GOP RAGE OVERRIDES DESIRE TO SEEK TRUTH
In the 1976 movie “Network,” Howard Beale is a dyspeptic TV anchorman with a high-decibel mantra: “I’m as mad as hell, and I’m not going to take this anymore.” If Beale were alive today, he would feel right at home in the Republican Party. The Senate Judiciary Committee hearing on Judge Brett Kavanaugh’s nomination to the Supreme Court showed that, among Republicans, rage has triumphed over reason.
Republicans don’t care what the evidence says about the possibility that Kavanaugh may be guilty of sexual assault charges. All that matters is sticking it to the “libtards.”
Kavanaugh channeled this vibe perfectly in the most acerbic and abusive appearance of any nominee I have ever seen before any Senate committee. His face contorted in anger, he blasted Senate Democrats for replacing “advise and consent with search and destroy,” and turning the confirmation process into “a national disgrace.”
Sen. Lindsey Graham, R-South Carolina, showing that he is bereft of the adult supervision once provided by former Senate colleague John McCain, matched Kavanaugh outburst-for-outburst. He snarled that “this is the most unethical sham since I’ve been in politics.” He had a point about the failure of Sen. Dianne Feinstein, D-Calif., to investigate the charges promptly. Yet he and the rest of the Republicans showed little interest in investigating them, either.
Predictably, Kavanaugh and Graham are now heroes to the Howard Beale Republicans — who, just as predictably, don’t care about all of the flaws in the nominee’s testimony.
There was, for example, the fact, almost forgotten by day’s end, of the testimony of Christine Blasey Ford. She was utterly believable in proclaiming Kavanaugh had sexually assaulted her and that she was “100 percent” certain it was him. The GOP’s chosen questioner, Arizona prosecutor Rachel Mitchell, did not lay a glove on Ford, as even a Fox News talking head acknowledged.
In trying to defend himself, Kavanaugh was evasive and deceptive. He later apologized for his rudeness, but this was typical of his failure to answer questions forthrightly.
Most damning of all for Kavanaugh is that he had numerous opportunities to ask for an FBI investigation, as Ford has done, and refused to do so. Why, if Kavanaugh is telling the truth, would he resist involving the nation’s premier investigative agency? Wouldn’t an innocent man want his name cleared?
Instead, Kavanaugh has gone along with the Republicans’ sham investigation, which does not include testimony from his friend Mark Judge, or from the other women who have accused him of sexual misconduct. Kavanaugh may well be wrongly accused, but how, at this rate, will we ever know? He has a massive incentive to lie, and Ford does not.

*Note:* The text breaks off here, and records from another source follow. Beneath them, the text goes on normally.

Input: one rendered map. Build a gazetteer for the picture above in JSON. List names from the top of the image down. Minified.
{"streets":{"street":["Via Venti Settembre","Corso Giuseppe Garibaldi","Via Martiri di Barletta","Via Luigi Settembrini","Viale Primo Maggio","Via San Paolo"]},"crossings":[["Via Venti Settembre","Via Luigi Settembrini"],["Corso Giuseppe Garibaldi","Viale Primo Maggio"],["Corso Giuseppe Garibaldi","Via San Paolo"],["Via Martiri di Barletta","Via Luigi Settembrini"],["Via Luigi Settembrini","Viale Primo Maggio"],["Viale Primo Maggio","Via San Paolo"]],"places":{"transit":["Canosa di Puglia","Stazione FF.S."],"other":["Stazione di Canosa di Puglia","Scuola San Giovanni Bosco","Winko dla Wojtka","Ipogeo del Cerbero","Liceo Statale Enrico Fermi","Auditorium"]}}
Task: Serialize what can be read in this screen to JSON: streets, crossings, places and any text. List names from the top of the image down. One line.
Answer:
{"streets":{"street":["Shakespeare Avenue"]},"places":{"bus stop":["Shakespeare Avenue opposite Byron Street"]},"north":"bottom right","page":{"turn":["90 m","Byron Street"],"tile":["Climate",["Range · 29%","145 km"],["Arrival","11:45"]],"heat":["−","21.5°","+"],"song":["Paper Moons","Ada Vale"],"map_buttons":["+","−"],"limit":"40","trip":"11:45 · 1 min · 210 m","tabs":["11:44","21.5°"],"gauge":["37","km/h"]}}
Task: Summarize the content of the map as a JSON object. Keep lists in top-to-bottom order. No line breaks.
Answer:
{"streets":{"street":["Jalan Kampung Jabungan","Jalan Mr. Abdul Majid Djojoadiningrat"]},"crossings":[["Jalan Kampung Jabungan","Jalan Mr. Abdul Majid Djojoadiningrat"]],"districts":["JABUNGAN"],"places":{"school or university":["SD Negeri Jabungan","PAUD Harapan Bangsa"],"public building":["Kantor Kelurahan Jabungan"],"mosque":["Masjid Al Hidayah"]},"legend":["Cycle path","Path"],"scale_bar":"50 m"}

Kavanaugh’s defenders nevertheless claim vindication, as if his very indignation is proof of his innocence. Have they forgotten that President Bill Clinton said, just as convincingly, “I never had sexual relations with that woman”? Perhaps Kavanaugh is upset he is accused of doing something he didn’t do or, more likely, can’t remember doing. Or perhaps he is upset because he doesn’t think that anything he did decades ago, no matter how objectionable, should interrupt his inexorable rise to the top.
Instead of seeking the truth, the Howard Beale Republicans prefer to holler and hate. The likely result will be to confirm an injudicious justice, and to further politicize an institution that is supposed to be above politics.
Max Boot is the Jeane J. Kirkpatrick senior fellow for national security studies at the Council on Foreign Relations and a global affairs analyst for CNN. He is the author of the forthcoming “The Corrosion of Conservatism: Why I Left the Right.”